▶ _DOCUMENT EXTRACT_
* * *
If Andy Bechtolsheim, the chief technology officer at datacenter switching upstart Arista Networks, wanted to design ASICs to try to take a bigger piece of the switch pie – or more precisely, thought that this was a good idea at all – rest assured, Arista would be spending money engineering its own chips and fighting for capacity at the four remaining foundries that have advanced processes.
But when Arista was founded back in 2008, one of its founding principles was to work on a virtualized and extensible network operating system based on Linux and let the merchant silicon providers – initially Fulcrum Microsystems (which was bought by Intel five years ago) and Broadcom, and more recently the XPliant division of Cavium (soon to be part of Marvell, we expect) – grind against each other, offering a mix of features and, as it turns out, different levels of switch programmability to suit the various needs of enterprise, hyperscale, cloud builder, and even a few HPC customers.
* * *
▶ _DATASET CONTENT_
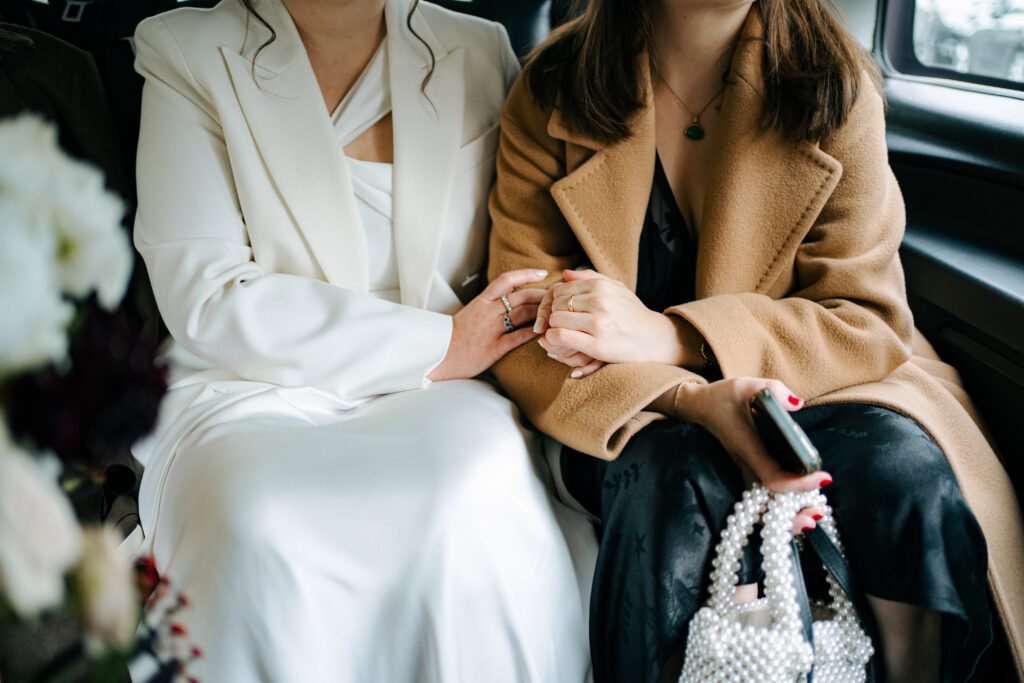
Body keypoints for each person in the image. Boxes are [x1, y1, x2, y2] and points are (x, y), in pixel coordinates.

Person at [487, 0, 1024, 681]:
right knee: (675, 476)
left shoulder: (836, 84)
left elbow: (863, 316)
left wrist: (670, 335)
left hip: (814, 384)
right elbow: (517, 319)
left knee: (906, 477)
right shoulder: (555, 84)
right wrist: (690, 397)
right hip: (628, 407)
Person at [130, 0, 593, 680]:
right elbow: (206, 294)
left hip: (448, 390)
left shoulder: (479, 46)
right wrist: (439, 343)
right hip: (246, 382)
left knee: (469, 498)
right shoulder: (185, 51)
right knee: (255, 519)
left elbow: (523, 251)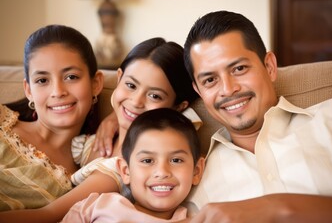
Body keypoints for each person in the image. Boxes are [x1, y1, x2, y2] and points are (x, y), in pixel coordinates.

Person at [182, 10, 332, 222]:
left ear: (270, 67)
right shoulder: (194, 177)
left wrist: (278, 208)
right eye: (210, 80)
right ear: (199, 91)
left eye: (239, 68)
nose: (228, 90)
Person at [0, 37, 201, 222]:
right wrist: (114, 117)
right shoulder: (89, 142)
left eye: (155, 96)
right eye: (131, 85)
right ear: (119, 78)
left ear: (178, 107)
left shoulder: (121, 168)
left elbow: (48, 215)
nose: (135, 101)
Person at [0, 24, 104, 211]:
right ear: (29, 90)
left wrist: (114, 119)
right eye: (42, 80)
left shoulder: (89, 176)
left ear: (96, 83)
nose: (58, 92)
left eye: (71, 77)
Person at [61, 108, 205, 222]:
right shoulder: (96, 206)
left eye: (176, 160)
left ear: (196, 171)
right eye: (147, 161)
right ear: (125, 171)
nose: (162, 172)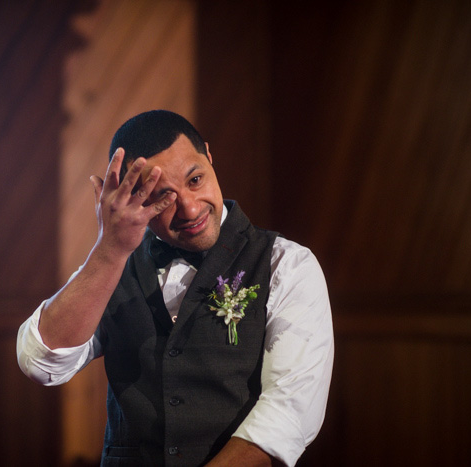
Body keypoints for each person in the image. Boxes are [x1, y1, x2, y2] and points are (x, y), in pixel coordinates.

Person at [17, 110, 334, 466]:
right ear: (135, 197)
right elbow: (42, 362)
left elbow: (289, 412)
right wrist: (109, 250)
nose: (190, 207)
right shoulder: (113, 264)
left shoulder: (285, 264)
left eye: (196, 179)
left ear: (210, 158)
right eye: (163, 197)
* * *
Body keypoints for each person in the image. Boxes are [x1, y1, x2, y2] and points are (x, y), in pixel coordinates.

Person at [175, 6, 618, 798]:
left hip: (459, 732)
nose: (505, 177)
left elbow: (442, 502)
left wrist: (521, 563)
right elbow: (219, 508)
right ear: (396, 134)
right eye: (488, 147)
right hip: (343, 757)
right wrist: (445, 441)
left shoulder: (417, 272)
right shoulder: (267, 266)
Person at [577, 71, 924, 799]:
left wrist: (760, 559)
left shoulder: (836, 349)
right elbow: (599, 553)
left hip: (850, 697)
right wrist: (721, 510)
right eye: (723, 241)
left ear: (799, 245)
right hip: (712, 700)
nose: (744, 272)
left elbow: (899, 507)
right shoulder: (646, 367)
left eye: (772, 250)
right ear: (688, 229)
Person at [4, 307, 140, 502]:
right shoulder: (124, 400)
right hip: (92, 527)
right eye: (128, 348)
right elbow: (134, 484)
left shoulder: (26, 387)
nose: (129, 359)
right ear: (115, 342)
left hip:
* * *
▶ _TASK ITEM_
Write out the full passage about Arista Networks and merchant switch silicon word for word. The lines come from a source separate from the passage about Arista Networks.

▶ _REPLY TO THE EXERCISE_
If Andy Bechtolsheim, the chief technology officer at datacenter switching upstart Arista Networks, wanted to design ASICs to try to take a bigger piece of the switch pie – or more precisely, thought that this was a good idea at all – rest assured, Arista would be spending money engineering its own chips and fighting for capacity at the four remaining foundries that have advanced processes.
But when Arista was founded back in 2008, one of its founding principles was to work on a virtualized and extensible network operating system based on Linux and let the merchant silicon providers – initially Fulcrum Microsystems (which was bought by Intel five years ago) and Broadcom, and more recently the XPliant division of Cavium (soon to be part of Marvell, we expect) – grind against each other, offering a mix of features and, as it turns out, different levels of switch programmability to suit the various needs of enterprise, hyperscale, cloud builder, and even a few HPC customers.